- Born: 19 September 1853 Tromsø, Norway
- Died: 30 September 1938 (aged 85) Oslo
- Occupation(s): School teacher, social worker
- Organisation(s): Norwegian Association for Women's Rights Norwegian National Women's Council
- Known for: proponent for women's rights

= Dorothea Schjoldager =

Norwegian proponent for women's rights

Dorothea Margrethe Schjoldager (19 September 1853 – 30 September 1938) was a noted Norwegian feminist and proponent for women's rights. She worked as a school teacher and social worker.

== Life and career ==
Schjoldager was born at Tromsø in Troms county, Norway. She was the daughter of Hagbart Nilsen Schjoldager (1823–1873) and Anna Margrethe Figenschou (1832–1874). In 1862, her family relocated to the town of Vardø in Finnmark county. She grew up as the eldest siblings of six. Her parents both died early, and she gained full responsibility for her younger siblings. She was a school teacher, first in Vardø and later at Steinkjer in Nord-Trøndelag county.
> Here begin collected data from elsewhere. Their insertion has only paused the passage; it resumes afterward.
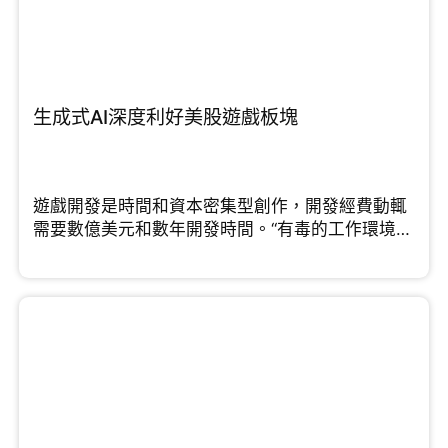
生成式AI深度利好美股遊戲板塊
遊戲開發是時間和資本密集型創作，開發經費動輒
需要數億美元和數年開發時間。“有毒的工作環境和
“緊迫”的最後期限”...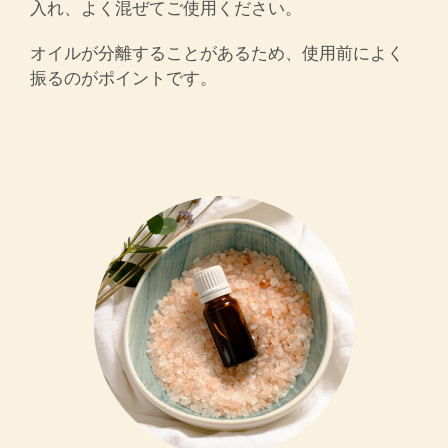
入れ、よく混ぜてご使用ください。
オイルが分離することがあるため、使用前によく
振るのがポイントです。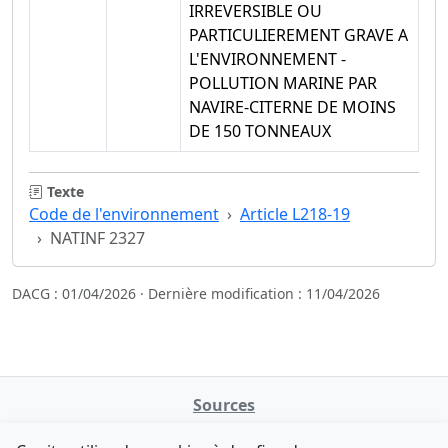
IRREVERSIBLE OU
PARTICULIEREMENT GRAVE A
L'ENVIRONNEMENT -
POLLUTION MARINE PAR
NAVIRE-CITERNE DE MOINS
DE 150 TONNEAUX
Texte
Code de l'environnement
Article L218-19
NATINF 2327
DACG : 01/04/2026 · Dernière modification : 11/04/2026
Sources
NATINFo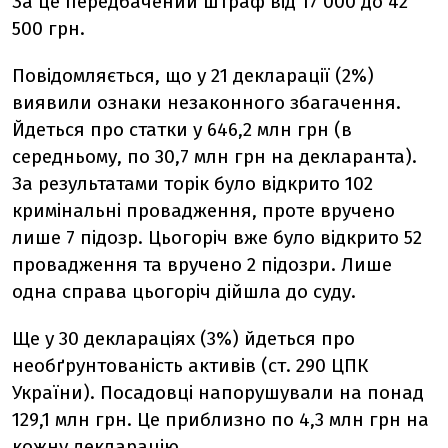
За це передбачений штраф від 17 000 до 42
500 грн.
Повідомляється, що
у
21 декларації (2%)
виявили ознаки незаконного збагачення.
Йдеться про статки у 646,2 млн грн (в
середньому, по 30,7 млн грн на декларанта).
За результатами торік було відкрито 102
кримінальні провадження, проте вручено
лише 7 підозр. Цьогоріч вже було відкрито 52
провадження та вручено 2 підозри. Лише
одна справа цьогоріч дійшла до суду.
Ще у 30 деклараціях (3%) йдеться про
необґрунтованість активів (ст. 290 ЦПК
України). Посадовці напорушували на понад
129,1 млн грн. Це приблизно по 4,3 млн грн на
кожну декларацію.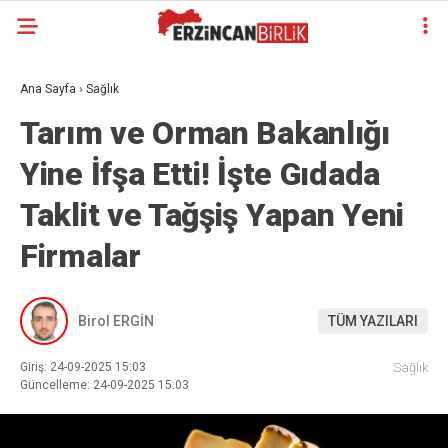
Ana Sayfa
›
Sağlık
Tarım ve Orman Bakanlığı
Yine İfşa Etti! İşte Gıdada
Taklit ve Tağşiş Yapan Yeni
Firmalar
Birol ERGİN
TÜM YAZILARI
Giriş: 24-09-2025 15:03
Sağlık
Güncelleme: 24-09-2025 15:03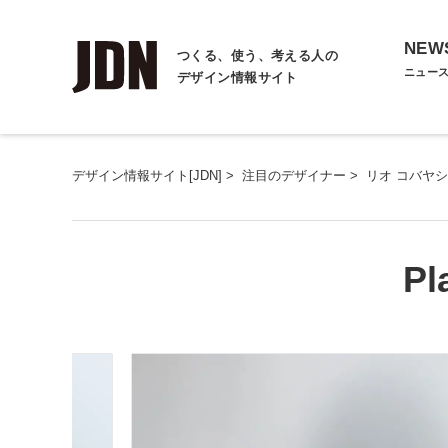
NEW
つくる、使う、考える人の
ニュー
デザイン情報サイト
デザイン情報サイト[JDN]
>
注目のデザイナー
>
リオ コバヤシ
Pl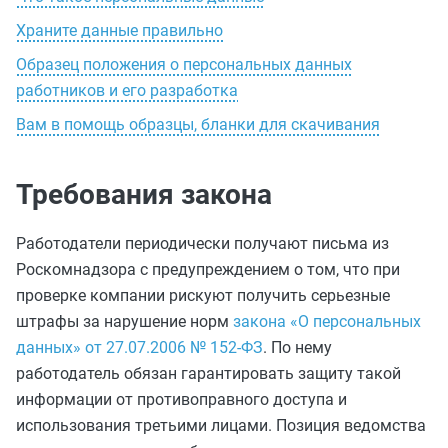
Храните данные правильно
Образец положения о персональных данных
работников и его разработка
Вам в помощь образцы, бланки для скачивания
Требования закона
Работодатели периодически получают письма из
Роскомнадзора с предупреждением о том, что при
проверке компании рискуют получить серьезные
штрафы за нарушение норм
закона «О персональных
данных» от 27.07.2006 № 152-ФЗ
. По нему
работодатель обязан гарантировать защиту такой
информации от противоправного доступа и
использования третьими лицами. Позиция ведомства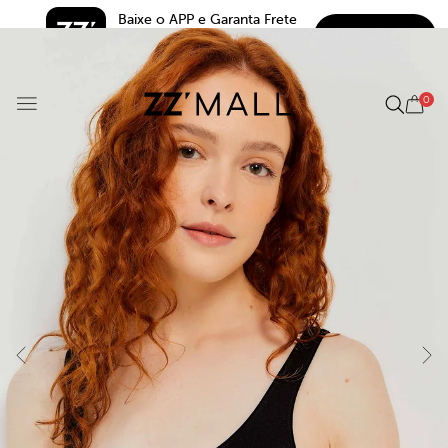
Baixe o APP e Garanta Frete 
BAIXAR
Grátis*
5.0
0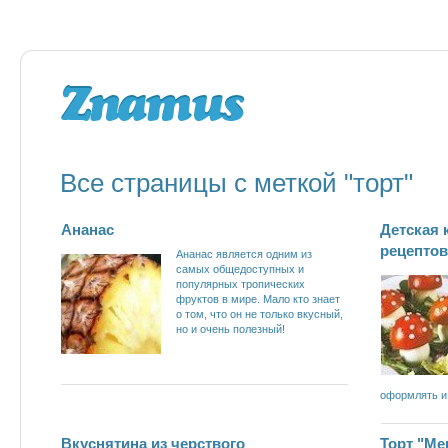
Все страницы с меткой "торт"
Ананас
Детская 
рецепто
Ананас является одним из
самых общедоступных и
популярных тропических
фруктов в мире. Мало кто знает
о том, что он не только вкусный,
но и очень полезный!
оформлять и
Вкуснятина из черствого
Торт "Ме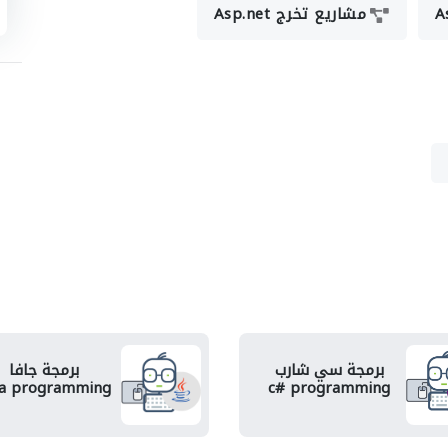
مشاريع تخرج Asp.net
برمجة سي شارب
برمجة جافا
va programming
c# programming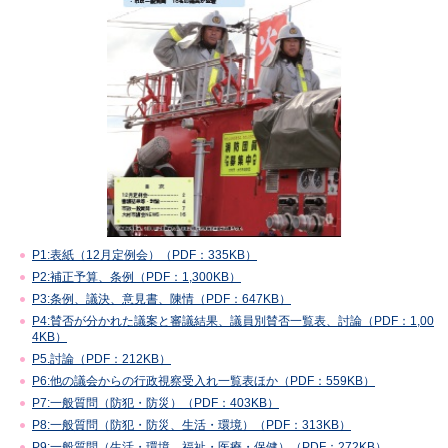
P1:表紙（12月定例会）（PDF：335KB）
P2:補正予算、条例（PDF：1,300KB）
P3:条例、議決、意見書、陳情（PDF：647KB）
P4:賛否が分かれた議案と審議結果、議員別賛否一覧表、討論（PDF：1,00
4KB）
P5.討論（PDF：212KB）
P6:他の議会からの行政視察受入れ一覧表ほか（PDF：559KB）
P7:一般質問（防犯・防災）（PDF：403KB）
P8:一般質問（防犯・防災、生活・環境）（PDF：313KB）
P9:一般質問（生活・環境、福祉・医療・保健）（PDF：272KB）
From 1875 she worked in Kristiania (now Oslo). From 1876 she was a teacher at Møllergata skole where she taught until 1923.

She was also very engaged in social work among alcoholics, prostitutes, prisoners and children in public care. She was actively involved with the Norwegian Association for Women's Rights (Norsk Kvinnesaksforening) and the Norwegian National Women's Council (Norske Kvinners Nasjonalråd). She was a board member of Kristiania vergeråd from 1900 to 1927. In 1901, she initiated the establishing of the first homes for unmarried mothers in Kristiania. She contributed to the public debate, and argued in favour of female priests in the Church of Norway, as well as for women as police and prison workers.

She was never married and was the sister-in-law of Norwegian author Hans Aanrud.

Schjoldager died on Oslo on 30 September 1938.